The Antikenmuseum Basel und Sammlung Ludwig (Basel Museum of Ancient Art and Ludwig Collection) is one of the many museums in the city of Basel, Switzerland and a heritage site of national significance. In 1961 the city of Basel decided to establish the museum to assemble the several antiquities in one place.

== Buildings ==
It is located in several neighboring buildings, most prominently two designed by Melchior Berri in the early 19th century. One was desgnied for Johann Jakob Bachofen-Merian, the father to Johann Jakob Bachofen and the other for the Swiss merchant Isaac Iselin-Roulet. During several years the buildings were renovated and the museum was inaugurated in 1966. Initially the museum included only one of the two Berri buildings, the one constructed for Roulet, the other one being used by the cities Civil Register. In 1986 the also the building built for the Bachofen family, became a part of the museum.
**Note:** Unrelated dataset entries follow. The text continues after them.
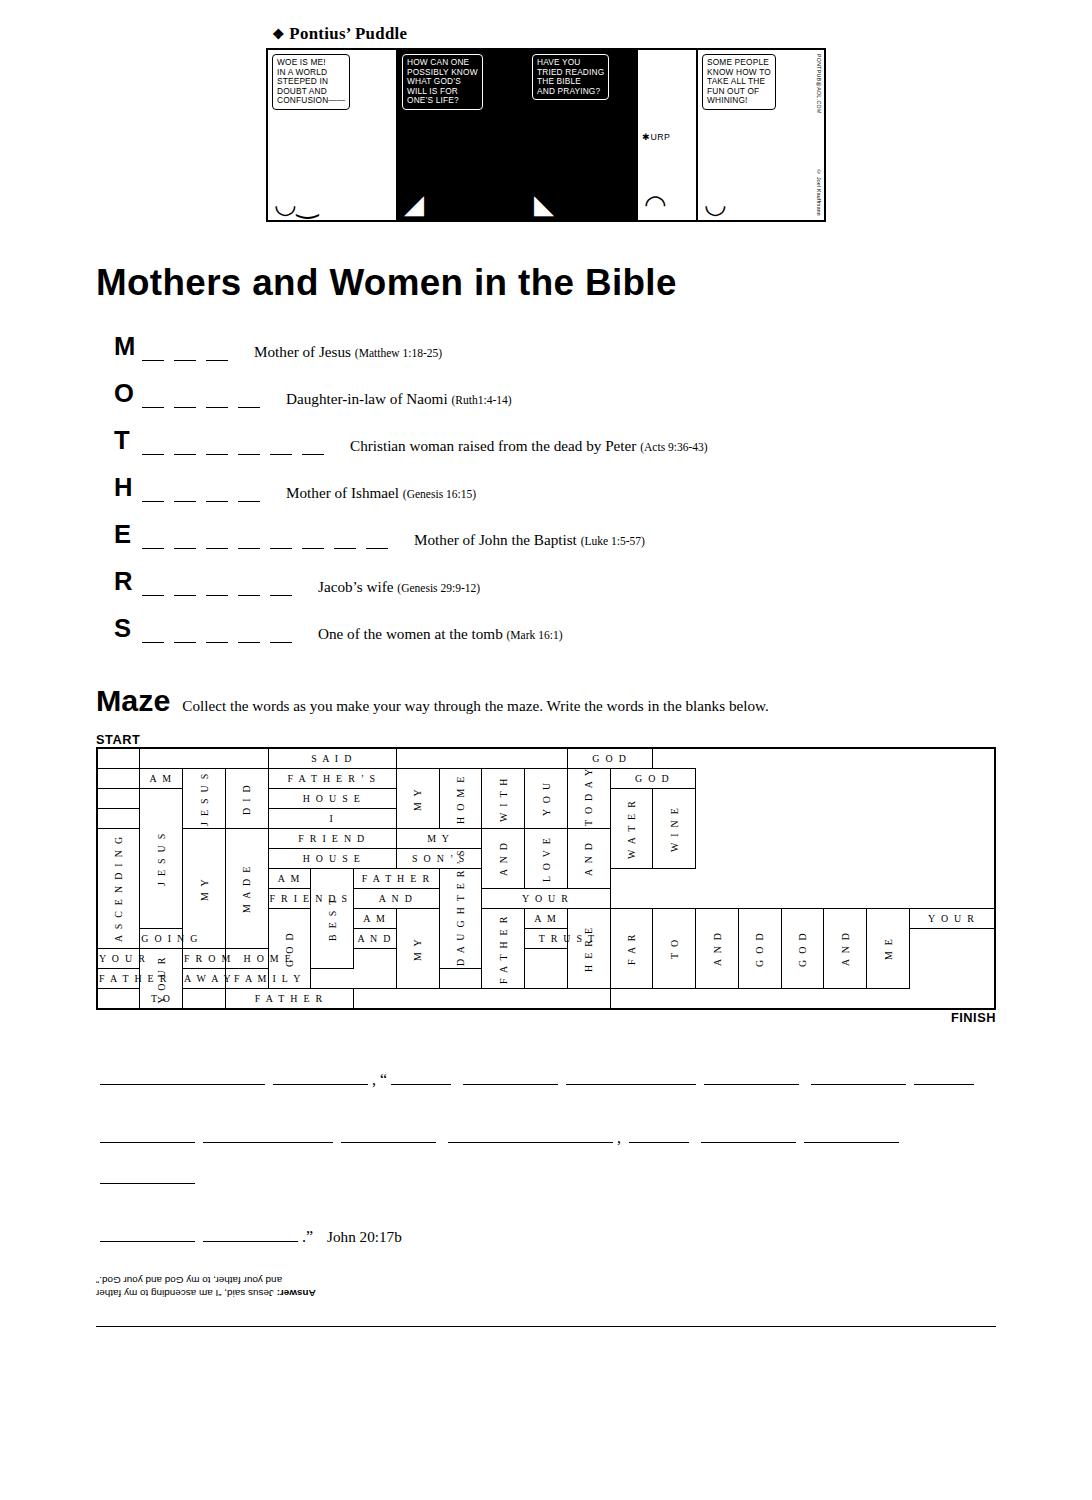❖Pontius’ Puddle
Woe is me!
In a world
steeped in
doubt and
confusion—— ◡‿
How can one
possibly know
what God’s
will is for
one’s life? ◢
Have you
tried reading
the Bible
and praying? ◣
✱Urp ◠
Some people
know how to
take all the
fun out of
whining! PONTPUB@AOL.COM © Joel Kauffmann ◡
Mothers and Women in the Bible
M Mother of Jesus (Matthew 1:18-25)
O Daughter-in-law of Naomi (Ruth1:4-14)
T Christian woman raised from the dead by Peter (Acts 9:36-43)
H Mother of Ishmael (Genesis 16:15)
E Mother of John the Baptist (Luke 1:5-57)
R Jacob’s wife (Genesis 29:9-12)
S One of the women at the tomb (Mark 16:1)
Maze
Collect the words as you make your way through the maze. Write the words in the blanks below.
START
| | | S A I D | | G O D |
| | A M | J E S U S | D I D | F A T H E R ’ S | M Y | H O M E | W I T H | Y O U | T O D A Y | G O D |
| | J E S U S | H O U S E | W A T E R | W I N E |
| | I |
| A S C E N D I N G | M Y | M A D E | F R I E N D | M Y | A N D | L O V E | A N D |
| H O U S E | S O N ’ S |
| A M | B E S T | F A T H E R | D A U G H T E R ’ S |
| F R I E N D S | A N D | Y O U R |
| G O D | A M | M Y | F A T H E R | A M | H E R E | F A R | T O | A N D | G O D | G O D | A N D | M E | Y O U R |
| G O I N G | A N D | T R U S T |
| Y O U R | Y O U R | F R O M | H O M E |
| F A T H E R | A W A Y | F A M I L Y |
| T O | F A T H E R | |
FINISH
, “
,
.” John 20:17b
Answer: Jesus said, “I am ascending to my father
and your father, to my God and your God.”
During several years the buildings were renovated and the museum was inaugurated in 1966. Having opened with about 650 m^{2} of exhibition room, until 1992 it has expanded to 3000 m^{2.}

== Collection ==
The museum is devoted exclusively to the art of ancient civilizations from the 4th millennium BC to the 7th century AD. The only one of its kind in Switzerland, the museum shows works of art from the Mediterranean region, predominantly from the period from 1000 BC to 300 AD. A central position is occupied by the collection of Greek vases and sculptures and the Ancient Egyptian section. Further objects are from the Near East and Cyprus.